» STUDY QUESTIONS:
**1)** In the library theory notes, rewrite the paragraph beginning "Author questions the purpose" more briefly, keeping its main points.
**2)** List every person named in the library theory notes.
**3)** Answer these questions from the library theory notes:
(a) In what year did L. Estabrook write the review of the book?
(b) What kinds of obstacles to information are named, instead of technical ones?
(c) In what year did the Control Revolution start?

» READING TEXT:
● ● ● ● ●
A gap between appearance and reality is created by a break in cross-cultural communication. The gap is illustrated in library linear classification that cannot be easily adjusted to the changing cultural environment. Similarly, library technical specialization formulates a reductionistic concept of a part as the whole of the profession (e.g., in information retrieval).

The overall focus of the book is on personal human encounter: "the struggle for our own meaning is both necessary and rewarding, and there is always a consolation... that we are alone together." (p.203)

L.Estabrook (1973) in his review of the book points out to the similarity between Shera's epistemology and Benge's focus on the importance of interaction between knowledge and society, and by asking 'what' and 'how' we know about ourselves and others.

---- 1984:

Author questions the purpose in various formulations of library theory. He maintains that new approaches to librarianship did not produced new theories, but mere assertions. The humanistic attitude of the 19th c. librarianship dedicated to the dissemination of knowledge is substituted by new technology's concern about process and function thus obscuring the ends.

Neither technology nor information exists by itself. Both are parts of systems of values, the culturally defined 'ideal' values of life. Informatics should reflect the correspondence with the societal cultural, not merely material, values.

Shera manifested similar misperception by considering his social epistemology as an impact of knowledge on society, overlooking the society's impact on knowledge.

Obstacles to information are not technical but political, social and psychological. Positivism in its doctrine of 'value free' society, concentrates on rational perceptions only.

"The world does not contain information. It is as it is. Information about it is created in the organism through its interaction with the world. To speak about storage of information outside the human body is to fall into a semantic trap." (Illich, 1975, quoted by R.Benge, 1984)

Properly defined information should shift the focus from data to the social interaction as a whole. " The 'retrieval' is social as well as technical and depends on a complex network of forces which need to be more carefully analyzed." (p.219)

BENIGER, JAMES R., 1986:

Control Revolution relates to "a complex of rapid changes in the technological and economic arrangements, by which information is collected, stored, processed, and communicated and through which formal or programmed decisions can effect societal control." (p.427)

It started in 1900 in order to restore lost purposes in political and economic controls in information technology and communication. All activities should be purposeful thus requiring individual and social controls, which in turn depend on the kind of information processing, programming, decision and communication.

In the emerging Information Society increase in the speed of material processing was not caused by computer, but merely augmented by it. (Charles Babbage anticipated computer as a way of increasing the speed of operations).
● ● ● ● ●
» DATA:
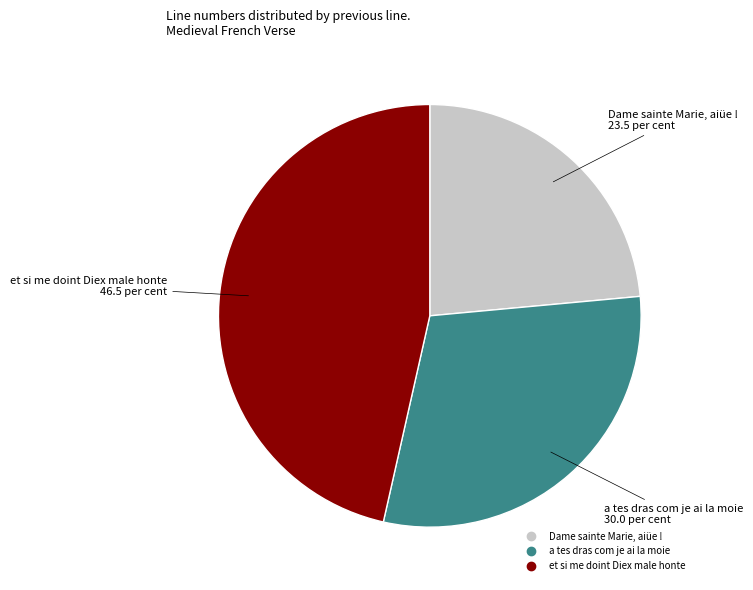

Which slice is the largest?

et si me doint Diex male honte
● ● ● ● ●
» YOUR WRITTEN ANSWERS:
**1)** The author doubts the purpose behind various formulations of library theory. He argues that new approaches to librarianship produced mere assertions rather than new theories. The new technology's concern with process and function has replaced the humanistic 19th-century librarianship devoted to spreading knowledge, and this shift obscures the ends.

**2)**
- L. Estabrook
- Shera
- R. Benge
- Illich
- James R. Beniger
- Charles Babbage

**3)**
(a) 1973
(b) Political, social and psychological
(c) 1900